Working Principle
A float switch is the simplest liquid-level sensor: a buoyant float containing a permanent magnet rises and falls with the liquid level. When the float reaches a reed switch mounted at a fixed position, the magnet actuates the switch, opening or closing a circuit. The output is purely binary: level above or below the threshold point.
Types: Vertical stem (common in tanks), horizontal side-mount (for wall installation), multi-point (several reed switches at different heights on one stem), and cable-suspended (for deep tanks). The reed switch is sealed in glass, making it intrinsically waterproof.
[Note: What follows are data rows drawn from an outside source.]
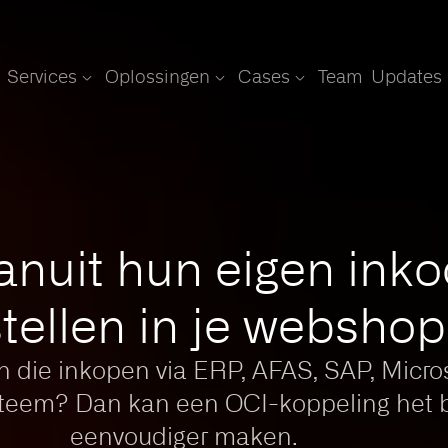
Services
Oplossingen
Cases
Team
Updates
vanuit hun eigen in
tellen in je webshop
en die inkopen via ERP, AFAS, SAP, Micr
teem? Dan kan een OCI-koppeling het b
eenvoudiger maken.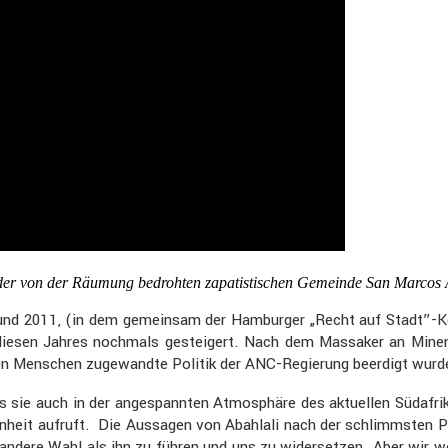
t der von der Räumung bedrohten zapatis­ti­schen Gemeinde San Marcos 
 und 2011, (in dem gemeinsam der Hamburger „Recht auf Stadt”-
iesen Jahres nochmals gestei­gert. Nach dem Massaker an Minen­a
ne den Menschen zugewandte Politik der ANC-Regie­rung beerdigt wurd
ss sie auch in der angespannten Atmosphäre des aktuellen Südafrik
sen­heit aufruft. Die Aussagen von Abahlali nach der schlimmsten Po
ndere Wahl als ihn zu führen und uns zu wider­setzen. Aber wir wer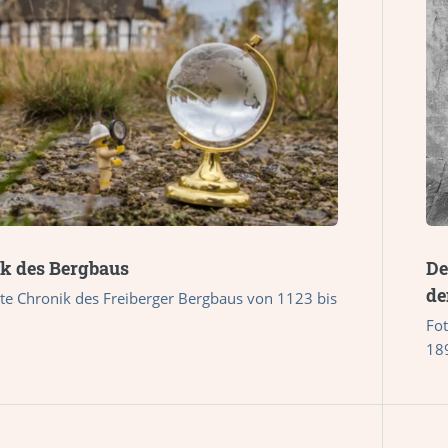
k des Bergbaus
De
de
te Chronik des Freiberger Bergbaus von 1123 bis
Fo
18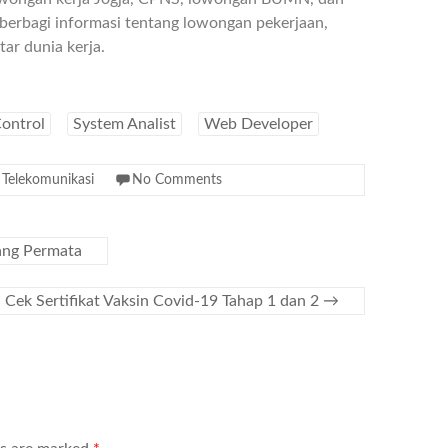
berbagi informasi tentang lowongan pekerjaan,
ar dunia kerja.
Control
System Analist
Web Developer
,
Telekomunikasi
No Comments
ang Permata
 Cek Sertifikat Vaksin Covid-19 Tahap 1 dan 2
→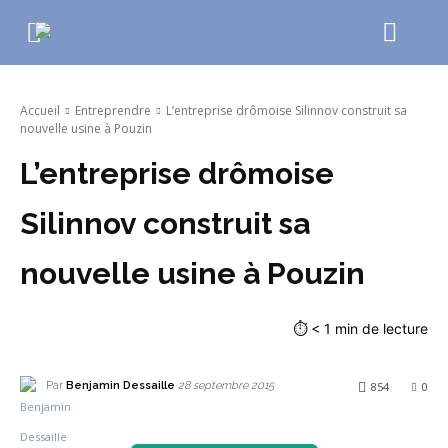
Accueil
Entreprendre
L’entreprise drômoise Silinnov construit sa
nouvelle usine à Pouzin
L’entreprise drômoise
Silinnov construit sa
nouvelle usine à Pouzin
⏱
< 1
min de lecture
Par
Benjamin Dessaille
854
0
28 septembre 2015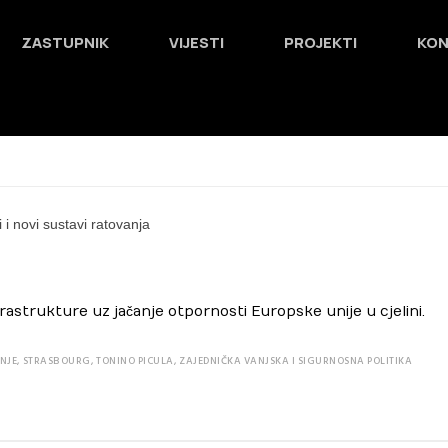
ZASTUPNIK
VIJESTI
PROJEKTI
KO
infrastrukture uz jačanje otpornosti Europske unije u cjelini.
NJE
,
STRASBOURG
,
TONINO PICULA
,
ZAJEDNIČKA VANJSKA I SIGURNOSNA POLITIKA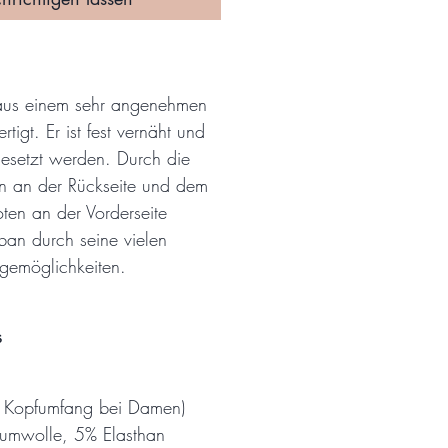
t aus einem sehr angenehmen
rtigt. Er ist fest vernäht und
gesetzt werden. Durch die
n an der Rückseite und dem
en an der Vorderseite
rban durch seine vielen
gemöglichkeiten.
s
er Kopfumfang bei Damen)
umwolle, 5% Elasthan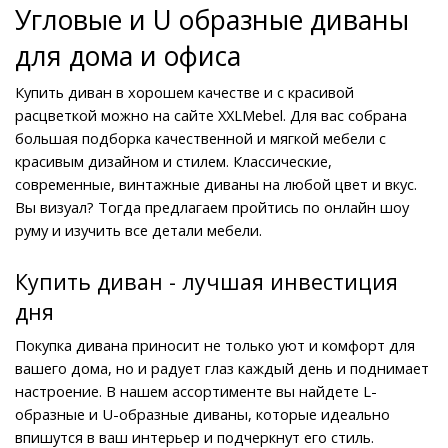
Угловые и U образные диваны 
для дома и офиса
Купить диван в хорошем качестве и с красивой 
расцветкой можно на сайте XXLMebel. Для вас собрана 
большая подборка качественной и мягкой мебели с 
красивым дизайном и стилем. Классические, 
современные, винтажные диваны на любой цвет и вкус. 
Вы визуал? Тогда предлагаем пройтись по онлайн шоу 
руму и изучить все детали мебели.
Купить диван - лучшая инвестиция 
дня
Покупка дивана приносит не только уют и комфорт для 
вашего дома, но и радует глаз каждый день и поднимает 
настроение. В нашем ассортименте вы найдете L-
образные и U-образные диваны, которые идеально 
впишутся в ваш интерьер и подчеркнут его стиль.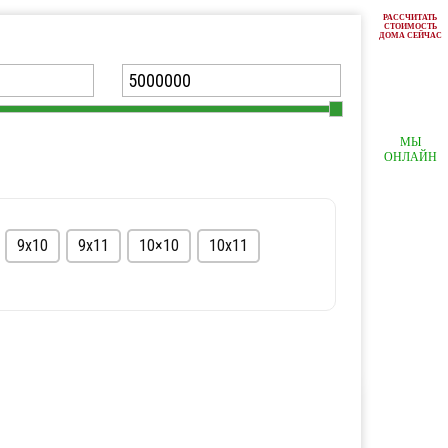
РАССЧИТАТЬ
СТОИМОСТЬ
ДОМА СЕЙЧАС
МЫ
ОНЛАЙН
9х10
9х11
10×10
10х11
Полутораэтажные
С мансардой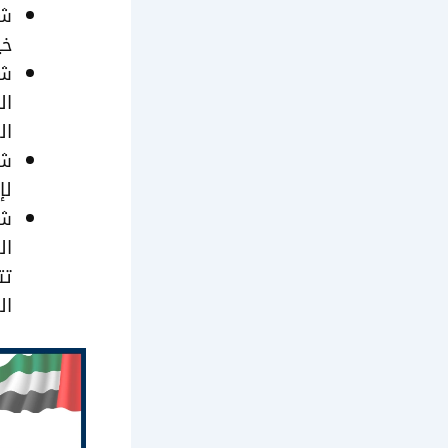
شر
خي
شر
ال
ال
شر
لإ
شر
ال
تت
ال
Electrical Characteristics
| Parameter | Typical Value |
|---|---|
| Output Type | Normally Open (NO) or Normally Closed (NC) contact |
| Switch Rating | 0.5 A @ 100 V DC (typical reed switch) |
| Contact Resistance | <200 mΩ |
| Supply Voltage | None required (passive switch) |
| Operating Temperature | −10 to +85 °C (PP plastic), +200 °C (stainless steel) |
| Buoyancy Required | Liquid density >0.75 g/cm³ (won’t float in gasoline) |
| Hysteresis | 5–15 mm (prevents rapid on/off at threshold) |
| Mounting | Vertical stem (3/4″ thread) or side-mount (horizontal) |
Interfacing with an MCU
Wire like any mechanical switch: one terminal to a GPIO pin with INPUT_PULLUP, the other terminal to GND. When the float reaches the reed switch, the circuit closes and the pin reads LOW. No power supply, debounce IC, or analog conversion needed.
Calibration
- Mounting height: Set the switch at the desired trigger level; the float actuates ±5–15 mm around the reed switch position
- Hysteresis: The switch turns on and off at slightly different levels (built-in hysteresis prevents chattering)
- Debounce: Add a 50 ms software debounce in case of mechanical bounce during transition
Code Example
/*
* Float Switch — Arduino
* Wiring: One terminal → Pin 4, Other → GND
* Uses INPUT_PULLUP; LOW = switch closed = level reached
*/
#define FLOAT_PIN 4
#define PUMP_RELAY 8
void setup() {
Serial.begin(9600);
pinMode(FLOAT_PIN, INPUT_PULLUP);
pinMode(PUMP_RELAY, OUTPUT);
digitalWrite(PUMP_RELAY, LOW);
Serial.println("Float Switch Level Sensor Ready");
}
void loop() {
static bool lastState = HIGH;
bool state = digitalRead(FLOAT_PIN);
if (state != lastState) {
delay(50); /* Debounce */
state = digitalRead(FLOAT_PIN);
if (state != lastState) {
lastState = state;
if (state == LOW) {
Serial.println("Level HIGH — stopping pump");
digitalWrite(PUMP_RELAY, LOW);
} else {
Serial.println("Level LOW — starting pump");
digitalWrite(PUMP_RELAY, HIGH);
}
}
}
delay(100);
}Real-World Applications
Pump Control, Overflow Protection & Appliances
Float switches are ubiquitous: sump pump auto-start/stop, water tank overflow prevention, washing machine water level, aquarium auto-top-off systems, HVAC condensate drain pans, cooling tower makeup water, and industrial chemical tank high-level alarms. Their simplicity and direct relay-switching capability make them the most reliable level detection method — no electronics needed for basic pump control.
Limitations
- Single threshold: Only detects one level point; use multiple switches or an ultrasonic sensor for continuous level.
- Stuck float: Debris, scale build-up, or viscous liquids can jam the float mechanism.
- Low-density liquids: Won’t float in liquids with density <0.75 g/cm³ (some solvents, gasoline).
- Mechanical wear: Reed switches have finite cycle life (typically >1 million cycles).
- Mounting constraints: Requires physical access inside the tank; cannot be added externally.